The Football Federation Tasmania 2013 season was the first season under the new competition format in Tasmania.  The competition consists of three major divisions across the State of Tasmania, created from the teams in the previous structure. The overall premier for the new structure qualified for the National Premier Leagues finals series, competing with the other state federation champions in a final knockout tournament to decide the National Premier Leagues Champion for 2013.

Men's Competitions

2013 NPL Tasmania

The 2013 T-League season was played over 22 rounds, from March to August 2013.

Finals

2013 Tasmanian Premier Leagues

2013 Northern Premier League

The 2013 Northern Premier League was the first edition of the new Northern Premier League as the second level domestic association football competition in Tasmania (third level overall in Australia). 9 teams competed, all playing each other twice for a total of 16 matches. No teams were promoted or relegated this season.

Finals

2013 Southern Premier League

The 2013 Southern Premier League was the first edition of the new Southern Premier League as the second level domestic association football competition in Tasmania (third level overall in Australia). 12 teams competed, all playing each other twice for a total of 22 rounds. No teams were promoted or relegated this season.

At the completion of the finals series, Hobart Zebras B, South Hobart B, NTC, Kingborough Lions and Glenorchy Knights B withdrew.

Finals

2013 Tasmanian League One

2013 Northern League One

The 2013 Northern League One was the first edition of the new Tasmanian League One as the third level domestic association football competition in Tasmania (fourth level overall in Australia). 9 teams competed, all playing each other twice for a total of 16 matches. No teams were promoted or relegated this season.

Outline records
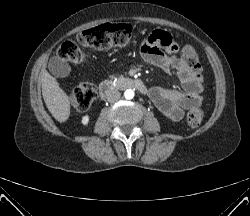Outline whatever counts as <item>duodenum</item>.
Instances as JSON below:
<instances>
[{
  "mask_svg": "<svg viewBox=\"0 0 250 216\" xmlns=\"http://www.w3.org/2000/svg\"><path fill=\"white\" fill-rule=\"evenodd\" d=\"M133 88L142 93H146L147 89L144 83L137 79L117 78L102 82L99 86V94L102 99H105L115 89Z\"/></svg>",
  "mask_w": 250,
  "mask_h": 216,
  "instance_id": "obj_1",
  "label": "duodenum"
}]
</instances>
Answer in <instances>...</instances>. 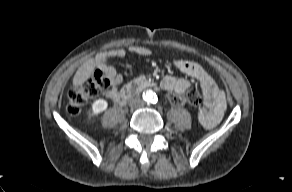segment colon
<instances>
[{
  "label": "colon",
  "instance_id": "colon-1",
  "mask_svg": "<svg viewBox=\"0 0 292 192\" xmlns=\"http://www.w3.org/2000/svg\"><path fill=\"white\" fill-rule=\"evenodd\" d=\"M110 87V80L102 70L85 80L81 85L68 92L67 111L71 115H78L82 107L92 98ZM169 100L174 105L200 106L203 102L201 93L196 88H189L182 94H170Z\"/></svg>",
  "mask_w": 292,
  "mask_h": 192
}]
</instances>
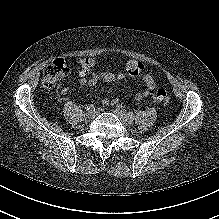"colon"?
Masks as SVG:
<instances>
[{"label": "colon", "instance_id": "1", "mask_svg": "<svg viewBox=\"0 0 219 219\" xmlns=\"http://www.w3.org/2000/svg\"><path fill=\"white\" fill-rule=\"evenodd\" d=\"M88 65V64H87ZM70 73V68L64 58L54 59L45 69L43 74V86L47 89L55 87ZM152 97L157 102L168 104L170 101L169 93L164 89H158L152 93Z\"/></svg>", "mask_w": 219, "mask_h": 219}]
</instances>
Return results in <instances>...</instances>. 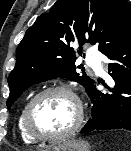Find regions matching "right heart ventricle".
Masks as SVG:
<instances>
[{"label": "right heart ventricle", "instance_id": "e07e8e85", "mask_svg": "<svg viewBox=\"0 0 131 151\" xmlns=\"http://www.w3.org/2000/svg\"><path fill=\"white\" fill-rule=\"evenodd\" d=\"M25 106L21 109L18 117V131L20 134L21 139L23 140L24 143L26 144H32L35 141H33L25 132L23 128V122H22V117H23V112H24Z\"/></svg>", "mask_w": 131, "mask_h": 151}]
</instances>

### EXERCISES TO COMPLETE
A - Translate this sentence from the Tasmanian football text into Spanish: "The 2013 T-League season was played over 22 rounds, from March to August 2013."
B - Answer these from the Tasmanian football text:
(i) How many teams competed in the 2013 Southern Premier League?
(ii) How many matches did each team play in the 2013 Northern Premier League?
(iii) At what level overall in Australia was the 2013 Northern League One?
C - Return the passage of the Tasmanian football text from "The Football Federation" up to and including "Champion for 2013.".

### TASK SOLUTIONS
A - La temporada 2013 de la T-League se disputó a lo largo de 22 jornadas, de marzo a agosto de 2013.

B -
(i) 12
(ii) 16
(iii) The fourth level

C -
The Football Federation Tasmania 2013 season was the first season under the new competition format in Tasmania.  The competition consists of three major divisions across the State of Tasmania, created from the teams in the previous structure. The overall premier for the new structure qualified for the National Premier Leagues finals series, competing with the other state federation champions in a final knockout tournament to decide the National Premier Leagues Champion for 2013.